Scope versus execution: The vision for Politicon is large. The hackathon timeline is not. Deciding what to build fully versus what to scaffold intelligently was a constant negotiation, and shipping something coherent and functional mattered more than shipping everything half-finished.
Accomplishments that we're proud of
- Personalized Precision: Successfully integrated hardcoded US economic data (50-state tax structures, 2025 brackets) with dynamic AI reasoning, allowing for granular, user-specific projections rather than generic averages.
- Trust Through Transparency: Built a system that explicitly displays methodology and confidence intervals, setting a new standard for ethical AI in financial advisory tools.
- Seamless User Experience: Created a premium, editorial-grade interface that makes dense legislative data feel approachable and intuitive, bridging the gap between government complexity and consumer app usability.
- Secure Architecture: Implemented robust Row-Level Security (RLS) via Supabase and server-side API routes, ensuring sensitive financial data remains private and secure by design.
What we learned
Transparency is a feature, not a disclaimer. The instinct when building AI-powered tools is to project confidence, but in a domain as consequential as personal finance and public policy, acknowledging the limits of what the model can and cannot know is what actually builds trust. We learned that being honest about accuracy, methodology, and potential error does not undermine the product. It is what makes the product credible.
We also learned that the best product ideas do not come from market research. They come from something personal that never stopped bothering you. Politicon exists because political division was something I lived inside of growing up, not something I read about. That specificity is what gave the idea its direction.
And practically: scope is a design decision. What you choose not to build in a hackathon is just as important as what you do. I've always believed that the best ideas didn't come from geniuses, but came from the environment itself. The way you interact with your environment and take advantage of your resources dictates your success.
What's next for Politicon
The immediate next step is expanding the policy database and improving the AI's ability to reason about state-specific legislation, not just federal bills. Most policies that affect people's daily finances happen at the state and local level, and that layer is currently underrepresented.
After that, the email digest feature, where users receive a weekly personalized summary of new policies that match their profile, is the highest-priority growth lever. It creates a reason to come back without requiring the user to remember to.

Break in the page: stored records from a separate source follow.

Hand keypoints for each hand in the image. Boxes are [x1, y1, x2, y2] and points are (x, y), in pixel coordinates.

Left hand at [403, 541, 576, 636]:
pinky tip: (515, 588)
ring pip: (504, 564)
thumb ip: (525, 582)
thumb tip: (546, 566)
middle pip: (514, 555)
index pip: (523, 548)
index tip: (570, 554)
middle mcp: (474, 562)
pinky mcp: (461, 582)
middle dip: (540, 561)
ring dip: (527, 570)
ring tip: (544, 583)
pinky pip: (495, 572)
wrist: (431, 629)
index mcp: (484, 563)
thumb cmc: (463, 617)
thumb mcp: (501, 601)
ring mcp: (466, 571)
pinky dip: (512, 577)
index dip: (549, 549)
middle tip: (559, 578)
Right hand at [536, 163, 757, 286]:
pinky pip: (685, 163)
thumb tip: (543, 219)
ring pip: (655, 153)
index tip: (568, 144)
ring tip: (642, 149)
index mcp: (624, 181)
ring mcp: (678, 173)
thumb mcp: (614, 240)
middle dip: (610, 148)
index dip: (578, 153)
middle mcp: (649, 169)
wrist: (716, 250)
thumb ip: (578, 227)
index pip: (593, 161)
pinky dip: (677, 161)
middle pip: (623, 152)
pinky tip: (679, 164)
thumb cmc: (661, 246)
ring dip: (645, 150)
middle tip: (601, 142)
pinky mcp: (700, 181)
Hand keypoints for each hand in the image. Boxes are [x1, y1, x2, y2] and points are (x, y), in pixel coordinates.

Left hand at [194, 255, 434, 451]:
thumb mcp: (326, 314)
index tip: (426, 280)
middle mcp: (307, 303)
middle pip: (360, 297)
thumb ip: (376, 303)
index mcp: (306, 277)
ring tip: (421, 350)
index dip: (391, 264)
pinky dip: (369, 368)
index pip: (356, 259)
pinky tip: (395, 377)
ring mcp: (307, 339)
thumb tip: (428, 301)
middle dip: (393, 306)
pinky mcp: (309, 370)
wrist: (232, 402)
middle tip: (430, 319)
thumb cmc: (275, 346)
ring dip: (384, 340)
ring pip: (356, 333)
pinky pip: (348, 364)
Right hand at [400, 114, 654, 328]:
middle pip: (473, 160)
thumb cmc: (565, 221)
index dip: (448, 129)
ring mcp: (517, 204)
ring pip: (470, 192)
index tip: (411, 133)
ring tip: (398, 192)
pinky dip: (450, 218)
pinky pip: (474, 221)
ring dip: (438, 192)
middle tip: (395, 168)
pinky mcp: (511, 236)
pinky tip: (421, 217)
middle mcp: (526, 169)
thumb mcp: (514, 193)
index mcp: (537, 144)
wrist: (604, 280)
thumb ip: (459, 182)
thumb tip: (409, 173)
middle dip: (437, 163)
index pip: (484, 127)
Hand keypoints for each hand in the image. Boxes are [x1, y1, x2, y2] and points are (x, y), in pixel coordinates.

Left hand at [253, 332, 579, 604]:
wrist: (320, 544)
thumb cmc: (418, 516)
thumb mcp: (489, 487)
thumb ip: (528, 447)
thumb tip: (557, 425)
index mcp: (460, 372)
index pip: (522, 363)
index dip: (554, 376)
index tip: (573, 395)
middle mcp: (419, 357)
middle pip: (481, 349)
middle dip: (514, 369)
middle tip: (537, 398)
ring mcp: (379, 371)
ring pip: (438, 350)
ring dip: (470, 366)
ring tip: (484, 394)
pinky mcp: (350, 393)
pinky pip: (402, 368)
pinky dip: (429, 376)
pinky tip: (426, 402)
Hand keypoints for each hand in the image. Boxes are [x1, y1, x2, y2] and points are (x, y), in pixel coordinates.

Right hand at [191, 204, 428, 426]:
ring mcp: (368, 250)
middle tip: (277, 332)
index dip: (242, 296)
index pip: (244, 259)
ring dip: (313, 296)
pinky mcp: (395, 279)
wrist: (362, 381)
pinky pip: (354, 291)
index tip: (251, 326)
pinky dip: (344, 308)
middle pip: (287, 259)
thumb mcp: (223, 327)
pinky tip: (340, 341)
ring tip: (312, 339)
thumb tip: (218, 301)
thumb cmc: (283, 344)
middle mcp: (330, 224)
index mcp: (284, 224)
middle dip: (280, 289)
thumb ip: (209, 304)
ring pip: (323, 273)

Longer term, the vision is a civic financial layer that sits underneath how people think about elections, not just individual policies. When you can see the cumulative dollar impact of one candidate's platform versus another's, scoped to your actual life, the conversation around voting changes. That is the version of Politicon worth building toward.
The divide that inspired this project will not be fixed by an app. But it can be narrowed, one honest dollar figure at a time.